Schlappe für Johnsons Tories bei Nachwahl in Wales

Neuer britischer Premier mit nun noch dünnerer Mehrheit Boris Johnson

Die erste Wortmeldung der neu gewählten Abgeordneten zeigt aber auch, worum es ihrer Partei bei dieser Entscheidung vor allem ging: den Brexit.

Die erste Standortbestimmung für Boris Johnson als britischer Premierminister endet in einer Niederlage.

Dodds hat die Wahl mit 43,5 Prozent der Stimmen gewonnen.

Konservative Tories verlieren eine Nachwahl in Wales / Regierung in London hat nun nur noch eine Stimme Mehrheit im Parlament. Siegerin ist die Kandidatin der europafreundlichen Liberaldemokraten, Jane Dodds.

Notwendig geworden war die Nachwahl, weil die Konservativen ihren Abgeordneten, Chris Davies, der den Sitz im Wahlkreis seit 2015 gehalten hatte, in einer parteiinternen Entscheidung abgewählt hatten. Er wurde zu gemeinnütziger Arbeit sowie einer Geldstrafe verurteilt. Dieses Vorhaben dürfte nun zusätzlich erschwert werden.

Der Brexit-Partei gelang es, mit 10,5 Prozent noch vor Labour mit 5,3 Prozent zu landen. Die rechte Ukip wurde mit 0,8 Prozent sechststärkste Kraft - noch hinter der Satirepartei Official Monster Raving Loony Party mit einem Prozent. Die Brexit-Hardliner sehen in den Warnungen nur eine neue Form von "Angstmacherei". Taub stellen sich Johnson und sein Kabinett dabei für die immer dringlicheren Warnungen der Bank of England wie der großen Finanzinstitute und Industrieverbände vor den Folgen eines No-Deal-Brexits, den Boris Johnson offenbar nicht mehr scheut.

Das hat vor allem ökonomische Gründe. Johnson und viele andere Befürworter eines EU-Austritts pochen darauf, den sogenannten Backstop in dem Deal zu streichen. Die Lebensgrundlage vieler Bauern wäre dann bedroht.

Johnson war in der vergangenen Woche als Ergebnis einer internen Abstimmung der Tories an die Partei- und Regierungsspitze gelangt.

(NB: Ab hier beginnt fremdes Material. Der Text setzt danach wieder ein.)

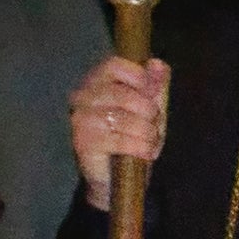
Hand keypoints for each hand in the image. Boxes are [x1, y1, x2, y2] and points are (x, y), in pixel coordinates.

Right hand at [67, 55, 165, 211]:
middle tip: (153, 126)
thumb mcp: (151, 107)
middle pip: (124, 94)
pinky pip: (121, 140)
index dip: (139, 78)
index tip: (151, 95)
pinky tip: (144, 153)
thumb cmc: (133, 135)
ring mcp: (80, 119)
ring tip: (149, 141)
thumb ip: (155, 85)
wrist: (118, 175)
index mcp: (96, 81)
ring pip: (126, 119)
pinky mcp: (83, 141)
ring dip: (147, 134)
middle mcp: (82, 96)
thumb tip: (158, 64)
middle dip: (149, 113)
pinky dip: (141, 148)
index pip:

Die Nachwahl in Brecon und Radnorshire hat auch Auswirkungen auf die Machtverteilung im Unterhaus. Johnsons Mehrheit schmilzt damit auf nur noch eine Stimme. Im Unterhaus haben die Konservativen und ihr Koalitionspartner DUP aus Nordirland jetzt nur noch 320 Sitze, gegenüber 319 Abgeordneten der gesamten Opposition.

Nach der jüngsten YouGov-Umfrage kämen die Konservativen derzeit auf 32 Prozent der Stimmen. Damit werde es für Johnson schwieriger, seine Pläne für den bevorstehenden Brexit durch das Parlament zu bringen, schrieb PA.

Der Premierminister will sein Land am 31. Oktober aus der EU führen - notfalls auch ohne Deal.

Diese Garantieklausel soll eine harte Grenze zwischen dem britischen Nordirland und der Republik Irland verhindern.

Der neue Premier kann sich nicht sicher sein, dass er bei Neuwahlen auch tatsächlich zu einer Mehrheit käme.

Während ihrer Kampagne hatte Dodd vor einem harten Brexit gewarnt, also einem Austritt Grossbritanniens aus der EU ohne Abkommen. Und Labours Anti-Austeritäts-Politik haben sich die Tories nun zu eigen gemacht.

Absprachen wie die unter den Brexit-Gegnern sind im Lager der Austrittsbefürworter dagegen ohnehin fast ausgeschlossen.